__Exercise__.
Every line of the data should be output word for word.

__Stored dataset items__.

────

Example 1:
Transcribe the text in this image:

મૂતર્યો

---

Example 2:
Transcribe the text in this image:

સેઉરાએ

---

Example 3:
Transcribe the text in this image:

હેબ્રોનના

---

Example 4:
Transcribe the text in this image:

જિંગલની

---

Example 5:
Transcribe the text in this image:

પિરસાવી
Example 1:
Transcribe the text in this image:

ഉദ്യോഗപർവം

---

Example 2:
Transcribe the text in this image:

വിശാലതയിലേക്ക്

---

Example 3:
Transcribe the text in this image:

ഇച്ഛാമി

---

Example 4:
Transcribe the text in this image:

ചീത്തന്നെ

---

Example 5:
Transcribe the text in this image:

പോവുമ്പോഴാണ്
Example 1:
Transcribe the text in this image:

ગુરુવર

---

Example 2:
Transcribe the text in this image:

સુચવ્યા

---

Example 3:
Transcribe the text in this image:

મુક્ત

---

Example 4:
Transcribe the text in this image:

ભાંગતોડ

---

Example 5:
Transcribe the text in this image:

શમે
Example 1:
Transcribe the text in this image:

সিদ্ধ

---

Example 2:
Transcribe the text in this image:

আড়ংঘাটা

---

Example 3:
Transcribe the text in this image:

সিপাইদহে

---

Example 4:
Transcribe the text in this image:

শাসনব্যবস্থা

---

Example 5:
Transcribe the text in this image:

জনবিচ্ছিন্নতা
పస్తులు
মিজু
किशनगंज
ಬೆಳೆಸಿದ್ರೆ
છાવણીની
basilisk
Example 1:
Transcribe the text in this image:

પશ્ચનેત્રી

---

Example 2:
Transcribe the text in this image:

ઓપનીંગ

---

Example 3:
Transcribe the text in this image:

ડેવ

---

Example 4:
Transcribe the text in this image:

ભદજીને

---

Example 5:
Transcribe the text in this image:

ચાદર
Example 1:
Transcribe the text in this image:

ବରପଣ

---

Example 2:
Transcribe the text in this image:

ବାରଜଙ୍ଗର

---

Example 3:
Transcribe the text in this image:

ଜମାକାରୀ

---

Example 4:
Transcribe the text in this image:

────

__Problem solution__.
Example 1:
Transcribe the text in this image:

મૂતર્યો

---

Example 2:
Transcribe the text in this image:

સેઉરાએ

---

Example 3:
Transcribe the text in this image:

હેબ્રોનના

---

Example 4:
Transcribe the text in this image:

જિંગલની

---

Example 5:
Transcribe the text in this image:

પિરસાવી
Example 1:
Transcribe the text in this image:

ഉദ്യോഗപർവം

---

Example 2:
Transcribe the text in this image:

വിശാലതയിലേക്ക്

---

Example 3:
Transcribe the text in this image:

ഇച്ഛാമി

---

Example 4:
Transcribe the text in this image:

ചീത്തന്നെ

---

Example 5:
Transcribe the text in this image:

പോവുമ്പോഴാണ്
Example 1:
Transcribe the text in this image:

ગુરુવર

---

Example 2:
Transcribe the text in this image:

સુચવ્યા

---

Example 3:
Transcribe the text in this image:

મુક્ત

---

Example 4:
Transcribe the text in this image:

ભાંગતોડ

---

Example 5:
Transcribe the text in this image:

શમે
Example 1:
Transcribe the text in this image:

সিদ্ধ

---

Example 2:
Transcribe the text in this image:

আড়ংঘাটা

---

Example 3:
Transcribe the text in this image:

সিপাইদহে

---

Example 4:
Transcribe the text in this image:

শাসনব্যবস্থা

---

Example 5:
Transcribe the text in this image:

জনবিচ্ছিন্নতা
పస్తులు
মিজু
किशनगंज
ಬೆಳೆಸಿದ್ರೆ
છાવણીની
basilisk
Example 1:
Transcribe the text in this image:

પશ્ચનેત્રી

---

Example 2:
Transcribe the text in this image:

ઓપનીંગ

---

Example 3:
Transcribe the text in this image:

ડેવ

---

Example 4:
Transcribe the text in this image:

ભદજીને

---

Example 5:
Transcribe the text in this image:

ચાદર
Example 1:
Transcribe the text in this image:

ବରପଣ

---

Example 2:
Transcribe the text in this image:

ବାରଜଙ୍ଗର

---

Example 3:
Transcribe the text in this image:

ଜମାକାରୀ

---

Example 4:
Transcribe the text in this image:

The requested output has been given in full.